Director Zhang Wei has a rather unusual profile in the Chinese film industry, as he hails from the business world and only studied directing after achieving economic independence. He has previously stated that purpose of his work as a filmmaker is to put his finger on the scourge of the problems facing contemporary Chinese society. His films are all based on news stories: Beijing Dream
(2010) portrays African migrants in China, Factory Boss
(2014) shows the power of multinationals while Destiny
(FEFF 2016) depicts the discrimination suffered by disabled people. His new film The Rib
also deals with two topics that are still taboo in China: the change of sexual identity and religious faith. The film – based on the case of a young transgender who grew up in Zhejiang within a Christian community – had to get past not only the film censors but also religious censorship, having to cut around forty minutes before approval.
At the heart of the film is the relationship between Huanyu, thirty two years spent in the wrong body, and his father Jianguo, a widower, a devout member of a Christian community.
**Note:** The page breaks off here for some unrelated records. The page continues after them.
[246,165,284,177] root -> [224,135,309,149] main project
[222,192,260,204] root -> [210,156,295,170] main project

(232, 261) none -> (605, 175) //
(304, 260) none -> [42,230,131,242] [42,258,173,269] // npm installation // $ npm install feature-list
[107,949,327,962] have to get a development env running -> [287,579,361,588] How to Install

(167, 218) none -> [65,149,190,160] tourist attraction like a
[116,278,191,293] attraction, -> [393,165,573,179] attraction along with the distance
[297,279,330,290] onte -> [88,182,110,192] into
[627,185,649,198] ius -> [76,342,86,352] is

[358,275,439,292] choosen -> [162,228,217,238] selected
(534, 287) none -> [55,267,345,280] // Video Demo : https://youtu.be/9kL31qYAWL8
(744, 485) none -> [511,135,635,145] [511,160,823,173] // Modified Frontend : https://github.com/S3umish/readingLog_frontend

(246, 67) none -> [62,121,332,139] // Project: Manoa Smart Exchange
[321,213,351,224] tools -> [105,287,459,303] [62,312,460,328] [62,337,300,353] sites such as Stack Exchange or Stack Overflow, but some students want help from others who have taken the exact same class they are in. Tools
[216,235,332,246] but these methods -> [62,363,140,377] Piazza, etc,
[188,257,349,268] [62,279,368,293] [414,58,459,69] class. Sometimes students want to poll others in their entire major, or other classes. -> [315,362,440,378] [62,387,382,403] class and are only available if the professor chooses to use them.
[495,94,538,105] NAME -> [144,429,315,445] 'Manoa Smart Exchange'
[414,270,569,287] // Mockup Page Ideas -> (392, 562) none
Jianguo is not mentally equipped to handle the situation when the hospital assigned to do Huanyu’s sex change operation – permitted by law – requires the permission of family members, despite the patient being an adult. Faced with Huanyu’s unexpected revelation, Jianguo is completely lost, he lacks the ability to even differentiate between transgender, homosexual, sick or sinful. The church to which they both belong is just as incapable of accepting diversity – the pastor of the community sees no contradiction in preaching respect between individuals during religious service and at the same time physically chasing Huanyu out of the chapel. The only people who accept and see Huanyu for the woman he is are other transsexuals – not even the old schoolmate he shares an apartment with, while wanting to defend Huanyu from prejudice and gossip, can treat him like a woman. The small community of transsexuals which Huanyu now sees as family has to face constant hostility and humiliation, even in professional environments. The religious community’s inflexibility – as well as society’s – and cultural prejudices lead to tragedy, which, from a narrative perspective works as a Deus ex-machina
to the plot, because it forces Jianguo look within his soul to find the strength to accept his son and help him. If on the one hand, the physical change that Huanyu craves for his body is enormous, perhaps even greater is the mental change his father undergoes.
Various writers contributed to the screenplay for the film – including an American transgender one – and hits the right balance between sensitivity to the issue and the unfamiliarity of the topic among the Chinese viewing public. The title of the film is an obvious biblical reference, and the script aims not only to tell a painful story, but also to educate the audience on a little-known subject. On a stylistic level, the difficulty of Huanyu’s life is represented by the use of monochrome photography, with the only exception in a crucial scene in which the red dress worn by Huanyu symbolises his desire to live his life to the full. The Rib
is a film that may seem hackneyed to Western audiences, but it is an act of courage – a necessary one – in a culture like China.